Collisions of antiprotons with hydrogen molecular ions

TL;DR

This study presents detailed calculations of ionization and excitation cross sections for antiprotons colliding with hydrogen molecular ions across a wide energy range, using advanced quantum mechanical approximations.

Contribution

It introduces an efficient method using three molecular orientations to accurately compute ionization cross sections, reducing computational effort significantly.

Findings

Accurate ionization cross sections obtained with minimal orientations.

Validation against previous results shows high agreement.

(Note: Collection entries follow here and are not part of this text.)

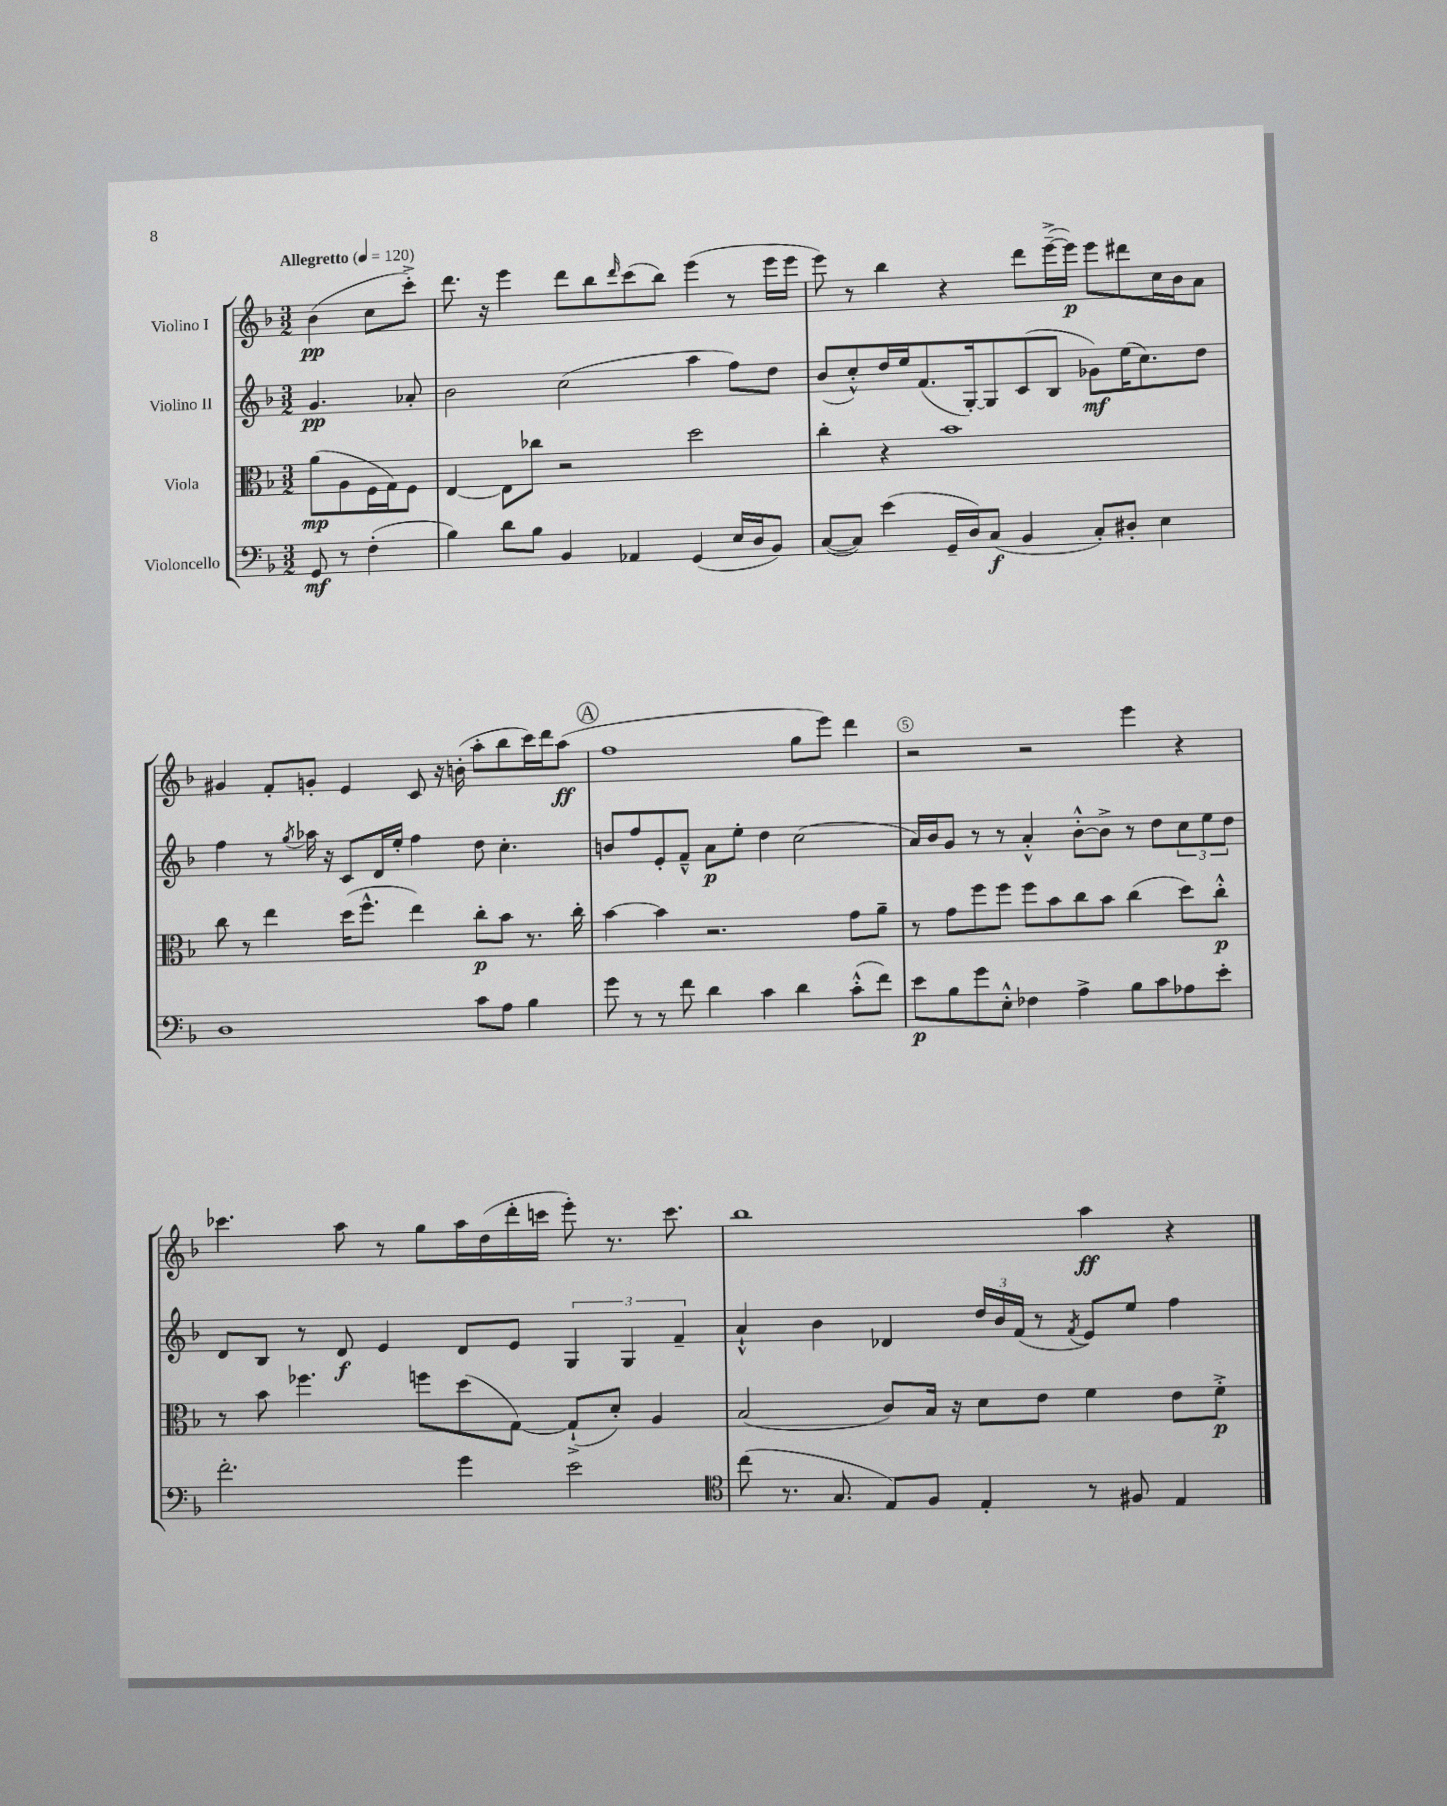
<<
\new StaffGroup <<
\new Staff = "s0" \with { instrumentName = "Violino I" } {
    \clef treble \key f \major \numericTimeSignature \time 3/2 \partial 2 \tempo "Allegretto" 4 = 120
    bes'4\pp( c''8 c'''8-.->) |
    d'''8. r16 e'''4 d'''8 bes''8 \grace { d'''16 } c'''8( bes''8) e'''4( r8 e'''16 e'''16 |
    e'''8) r8 bes''4 r4 d'''8 e'''16~--->( e'''16\p) e'''8 dis'''8 c''16 bes'16 a'8 |
    gis'4 f'8-. g'8-. e'4 c'8 r16 b'16-.( a''8-. bes''8 c'''16) d'''16 a''8\ff( |
    \mark \markup { \circle "A" } f''1 g''8 e'''8) d'''4 |
    r2 r2 e'''4 r4 |
    ces'''4. a''8 r8 g''8 a''16 d''16( d'''16-. c'''16 e'''8-.) r8. c'''8. |
    bes''1 a''4\ff r4 \bar "|." |
}
\new Staff = "s1" \with { instrumentName = "Violino II" } {
    \clef treble \key f \major \numericTimeSignature \time 3/2 \partial 2
    g'4.\pp aes'8-. |
    bes'2 c''2( a''4 f''8) d''8 |
    bes'8( c''8-.-^) d''16 e''16 f'8.( g16~-.) g8 c'8( bes8 ges'8\mf) e''16( c''8.) d''8 |
    f''4 r8 \acciaccatura { g''8 } aes''16 r16 c'8 d'16 e''16-. f''4 d''8 c''4.-. |
    \mark \markup { \circle "A" } b'8 f''8 e'8-. f'8---^ a'8\p e''8-. d''4 c''2( |
    a'16) bes'16 g'8 r8 r8 a'4-.-^ bes'8~-.-^ bes'8-> r8 d''8 \tuplet 3/2 { c''8 e''8 d''8 } |
    d'8 bes8 r8 d'8\f e'4 d'8 e'8 \tuplet 3/2 { g4 g4 f'4-- } |
    a'4-!-^ bes'4 des'4 \tuplet 3/2 { d''16 bes'16 f'16( } r8 \acciaccatura { f'8 } e'8) e''8 f''4 \bar "|." |
}
\new Staff = "s2" \with { instrumentName = "Viola" } {
    \clef alto \key f \major \numericTimeSignature \time 3/2 \partial 2
    a'8\mp( a8 f16 g16) f8 |
    e4~ e8 ces''8 r2 d''2 |
    c''4-. r4 bes'1 |
    c''8 r8 e''4 d''16( f''8.-^ e''4) c''8-.\p bes'8 r8. c''16-. |
    \mark \markup { \circle "A" } bes'4~ bes'4 r2. g'8 a'8-- |
    r8 g'8 f''8 f''8 f''8 bes'8 c''8 bes'8 c''4( d''8) c''8-.-^\p |
    r8 bes'8 fes''4. f''8 d''8( g8~) g8-!->( d'8-.) a4 |
    bes2( c'8) bes16 r16 d'8 e'8 f'4 e'8 f'8-.->\p \bar "|." |
}
\new Staff = "s3" \with { instrumentName = "Violoncello" } {
    \clef bass \key f \major \numericTimeSignature \time 3/2 \partial 2
    g,8\mf r8 f4-.( |
    bes4) d'8 bes8 bes,4 aes,4 g,4( e16 d16 bes,8) |
    c8~( c8) e'4( g,16-- d16) c8\f( bes,4 c8-.) dis8-. e4 |
    d1 c'8 a8 bes4 |
    \mark \markup { \circle "A" } g'8 r8 r8 f'8 d'4 c'4 d'4 c'8-.-^( f'8) |
    e'8\p bes8 g'8 e8-.-^ fes4 a4-> bes8 c'8 aes8 e'8-. |
    f'2.-. g'4 e'2 |
    \clef tenor c''8( r8. g8. e8) f8 e4-. r8 fis8 e4 \bar "|." |
}
>>
>>
\layout { \context { \Score \override BarNumber.break-visibility = ##(#f #t #t) barNumberVisibility = #(every-nth-bar-number-visible 5) \override BarNumber.stencil = #(make-stencil-circler 0.1 0.3 ly:text-interface::print) } }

Approximate double ionization and H+ production cross sections using the independent-event model.

Abstract

Time-dependent close-coupling calculations of the ionization and excitation cross section for antiproton collisions with molecular hydrogen ions are performed in an impact-energy range from 0.5 keV to 10 MeV. The Born-Oppenheimer and Franck-Condon approximations as well as the impact parameter method are applied in order to describe the target molecule and the collision process. It is shown that three perpendicular orientations of the molecular axis with respect to the trajectory are sufficient to accurately reproduce the ionization cross section calculated by [Sakimoto, Phys. Rev. A 71, 062704 (2005)] reducing the numerical effort drastically. The independent-event model is employed to approximate the cross section for double ionization and H+ production in antiproton collisions with H2.